Document passage:
══════

Monthly Archives: November 2012

The Last Post

All good things come to an end.

In the eight months and 48 posts since I started this blog, we’ve had some fun together, and hopefully I made a few people think and sparked some good discussion. But as I prepare to publish my novel, Sutherland’s Rules, begin work on the next, take Panverse Publishing to the next level starting with six new titles in 2013, all while still having a life… well, something has to go. (This blog won’t be deleted, though, so archived posts will remain available).

It’s also becoming very clear to me that the world simply doesn’t need another writing blog. That said, for those of us who are writers, there are a very few writing blogs that I consider absolutely indispensable, and which explore the craft at a level far beyond the mundane. These are:

My most heartfelt thanks to all of you who’ve visited, read my posts, humoured me, commented, joined in my contests, etc. I’d love to stay in touch with you all and know what you’re up to, so please join me on Twitter (@Dario_Ciriello) and/or friend me on Facebook (http://www.facebook.com/dario.ciriello).

══════

Given data:
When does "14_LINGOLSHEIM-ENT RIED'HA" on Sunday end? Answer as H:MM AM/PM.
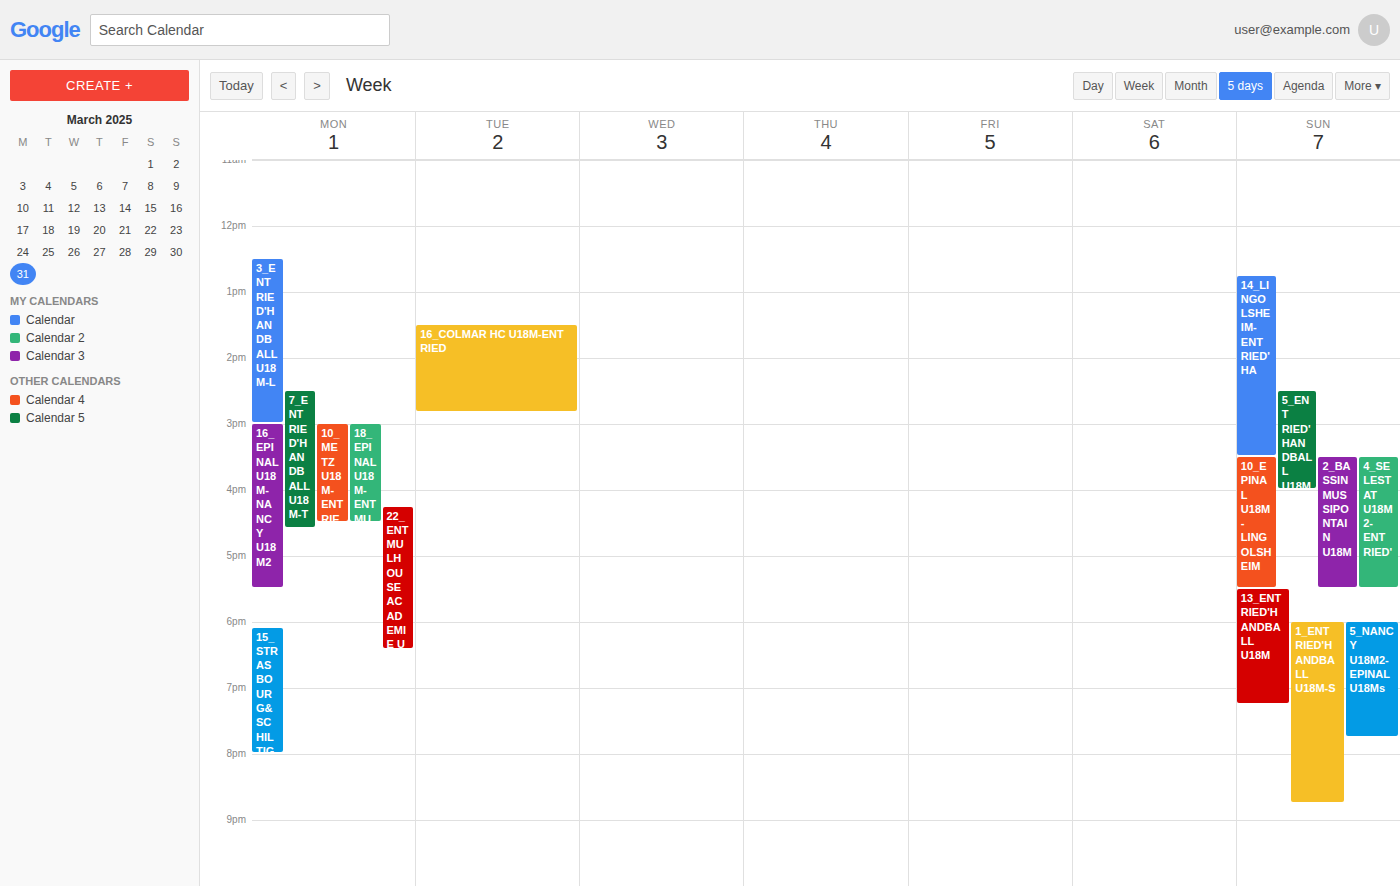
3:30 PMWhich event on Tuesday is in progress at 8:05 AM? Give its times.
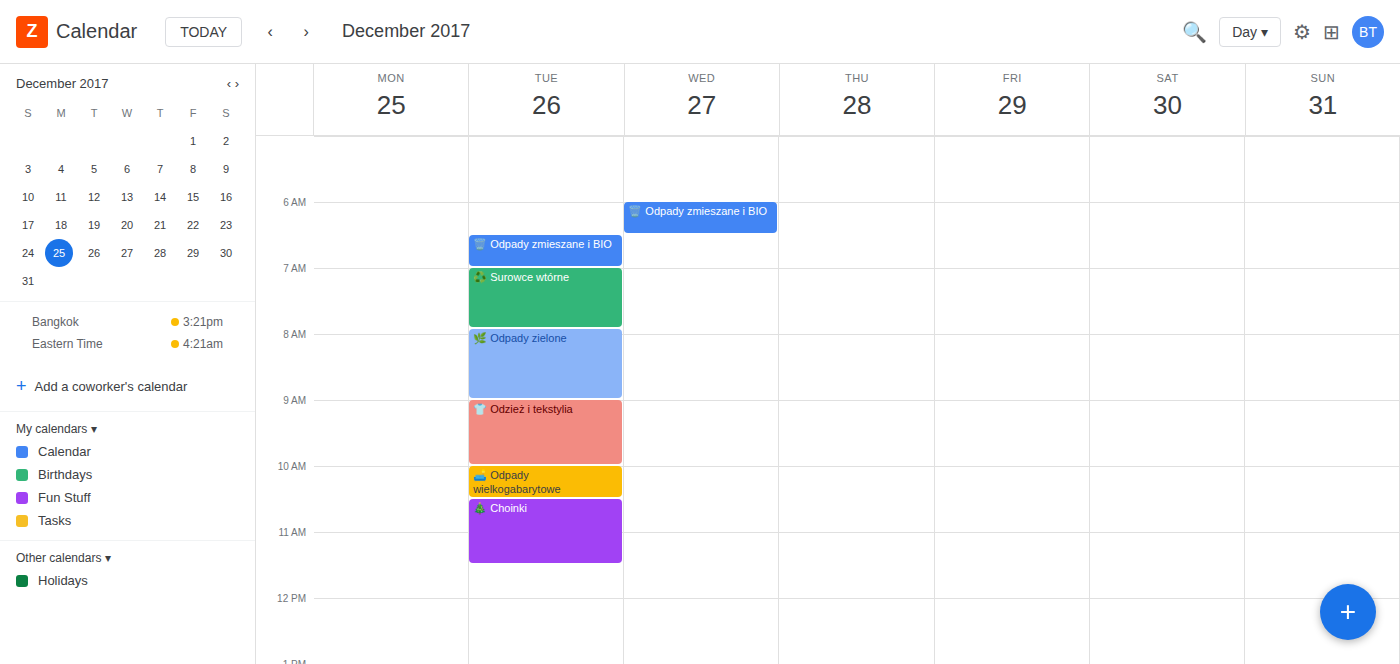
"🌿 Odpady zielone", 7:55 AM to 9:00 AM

══════

Instructions for the task: Set down, word for word, the stretch of the farewell blog post from "All good things" through "will remain available).".

Complete output:
All good things come to an end.

In the eight months and 48 posts since I started this blog, we’ve had some fun together, and hopefully I made a few people think and sparked some good discussion. But as I prepare to publish my novel, Sutherland’s Rules, begin work on the next, take Panverse Publishing to the next level starting with six new titles in 2013, all while still having a life… well, something has to go. (This blog won’t be deleted, though, so archived posts will remain available).